┌─ MATERIAL TO PROCESS
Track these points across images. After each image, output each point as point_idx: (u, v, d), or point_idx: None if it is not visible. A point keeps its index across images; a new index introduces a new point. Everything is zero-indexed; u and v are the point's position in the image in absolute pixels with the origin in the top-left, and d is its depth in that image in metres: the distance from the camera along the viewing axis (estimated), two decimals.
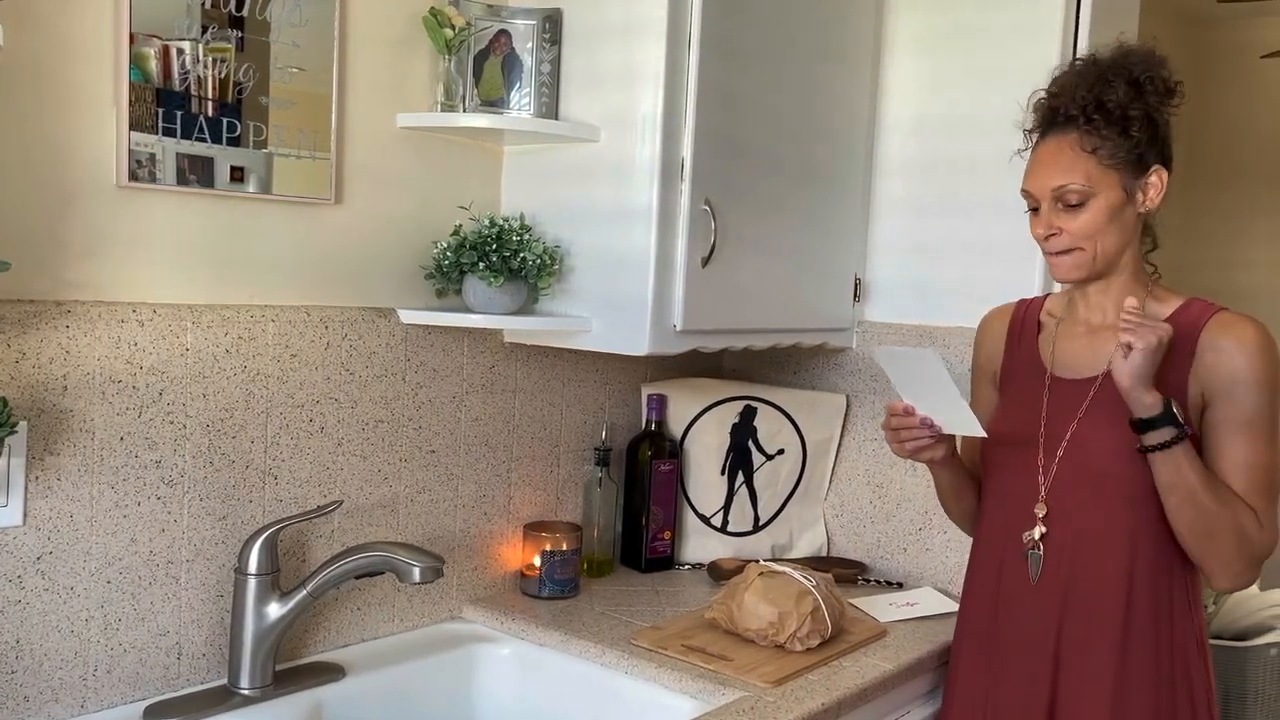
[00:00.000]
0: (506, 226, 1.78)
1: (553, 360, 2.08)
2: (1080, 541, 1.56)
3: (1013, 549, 1.62)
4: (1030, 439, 1.61)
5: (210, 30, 1.52)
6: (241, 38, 1.55)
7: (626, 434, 2.26)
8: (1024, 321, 1.73)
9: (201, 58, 1.51)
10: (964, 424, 1.58)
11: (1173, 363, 1.51)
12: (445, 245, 1.78)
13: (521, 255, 1.76)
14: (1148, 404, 1.44)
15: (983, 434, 1.59)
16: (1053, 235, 1.54)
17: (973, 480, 1.77)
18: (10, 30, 1.32)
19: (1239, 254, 4.74)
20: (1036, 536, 1.59)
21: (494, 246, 1.75)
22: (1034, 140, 1.60)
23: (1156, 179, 1.54)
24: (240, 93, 1.56)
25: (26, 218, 1.38)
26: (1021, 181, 1.59)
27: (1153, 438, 1.46)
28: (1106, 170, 1.51)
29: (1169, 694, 1.55)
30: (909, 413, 1.61)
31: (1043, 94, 1.59)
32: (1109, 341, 1.58)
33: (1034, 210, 1.57)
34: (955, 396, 1.55)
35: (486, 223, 1.78)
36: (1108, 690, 1.54)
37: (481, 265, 1.75)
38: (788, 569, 1.83)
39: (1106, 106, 1.50)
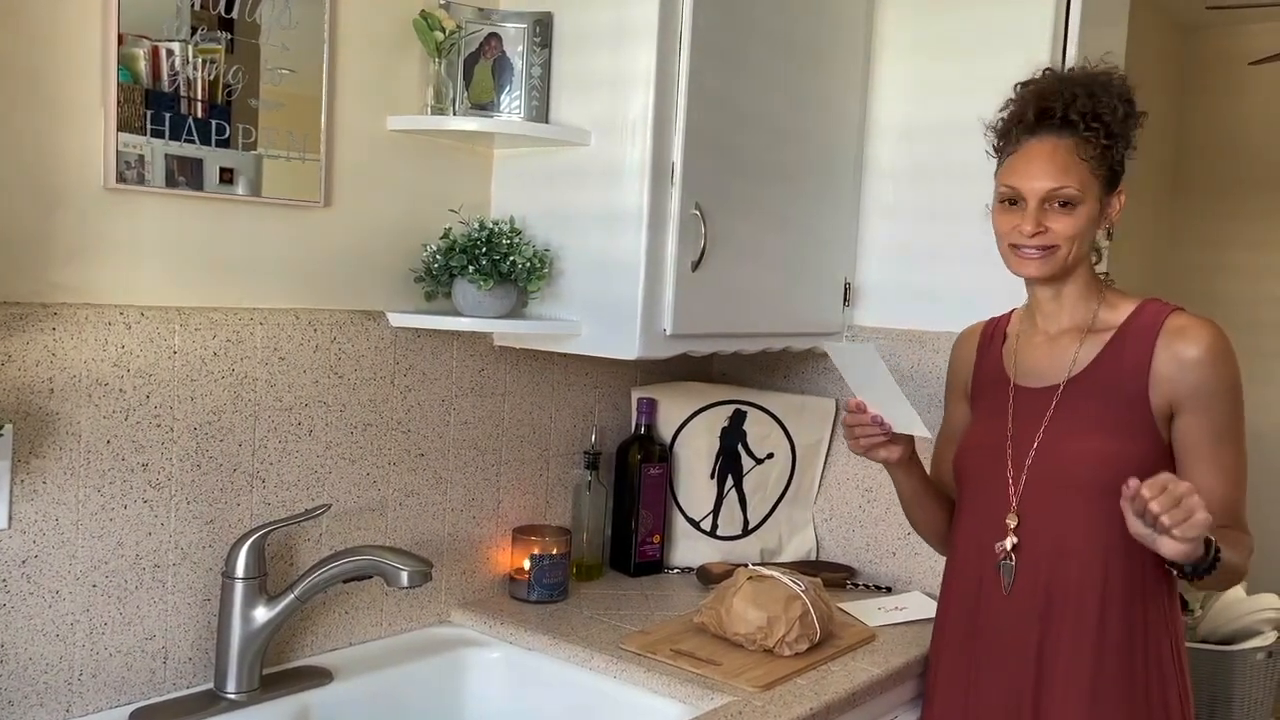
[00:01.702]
0: (496, 230, 1.78)
1: (542, 364, 2.08)
2: (1053, 551, 1.57)
3: (986, 559, 1.62)
4: (998, 449, 1.62)
5: (200, 31, 1.51)
6: (231, 39, 1.55)
7: (616, 437, 2.26)
8: (992, 337, 1.76)
9: (191, 59, 1.50)
10: (907, 420, 1.61)
11: (1131, 369, 1.54)
12: (435, 248, 1.78)
13: (511, 258, 1.76)
14: (1198, 555, 1.38)
15: (925, 433, 1.62)
16: (1039, 233, 1.55)
17: (935, 491, 1.78)
18: None
19: (1225, 258, 4.77)
20: (1009, 547, 1.60)
21: (484, 250, 1.75)
22: (1019, 136, 1.59)
23: (1119, 199, 1.59)
24: (230, 94, 1.55)
25: (13, 219, 1.37)
26: (1004, 175, 1.59)
27: (1199, 571, 1.41)
28: (1092, 180, 1.55)
29: (1144, 700, 1.55)
30: (861, 409, 1.64)
31: (1030, 92, 1.59)
32: (1068, 348, 1.61)
33: (1009, 203, 1.58)
34: (896, 392, 1.58)
35: (476, 226, 1.78)
36: (1084, 697, 1.55)
37: (471, 268, 1.75)
38: (777, 573, 1.83)
39: (1103, 119, 1.54)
└─
◆ **WORK INSTRUCTION**:
Among the entries above, locate the lines containing "3: (1013, 549, 1.62)" and "39: (1106, 106, 1.50)", and transcribe exactly those two lines and all lines between.

◆ **WORKED SOLUTION**:
3: (1013, 549, 1.62)
4: (1030, 439, 1.61)
5: (210, 30, 1.52)
6: (241, 38, 1.55)
7: (626, 434, 2.26)
8: (1024, 321, 1.73)
9: (201, 58, 1.51)
10: (964, 424, 1.58)
11: (1173, 363, 1.51)
12: (445, 245, 1.78)
13: (521, 255, 1.76)
14: (1148, 404, 1.44)
15: (983, 434, 1.59)
16: (1053, 235, 1.54)
17: (973, 480, 1.77)
18: (10, 30, 1.32)
19: (1239, 254, 4.74)
20: (1036, 536, 1.59)
21: (494, 246, 1.75)
22: (1034, 140, 1.60)
23: (1156, 179, 1.54)
24: (240, 93, 1.56)
25: (26, 218, 1.38)
26: (1021, 181, 1.59)
27: (1153, 438, 1.46)
28: (1106, 170, 1.51)
29: (1169, 694, 1.55)
30: (909, 413, 1.61)
31: (1043, 94, 1.59)
32: (1109, 341, 1.58)
33: (1034, 210, 1.57)
34: (955, 396, 1.55)
35: (486, 223, 1.78)
36: (1108, 690, 1.54)
37: (481, 265, 1.75)
38: (788, 569, 1.83)
39: (1106, 106, 1.50)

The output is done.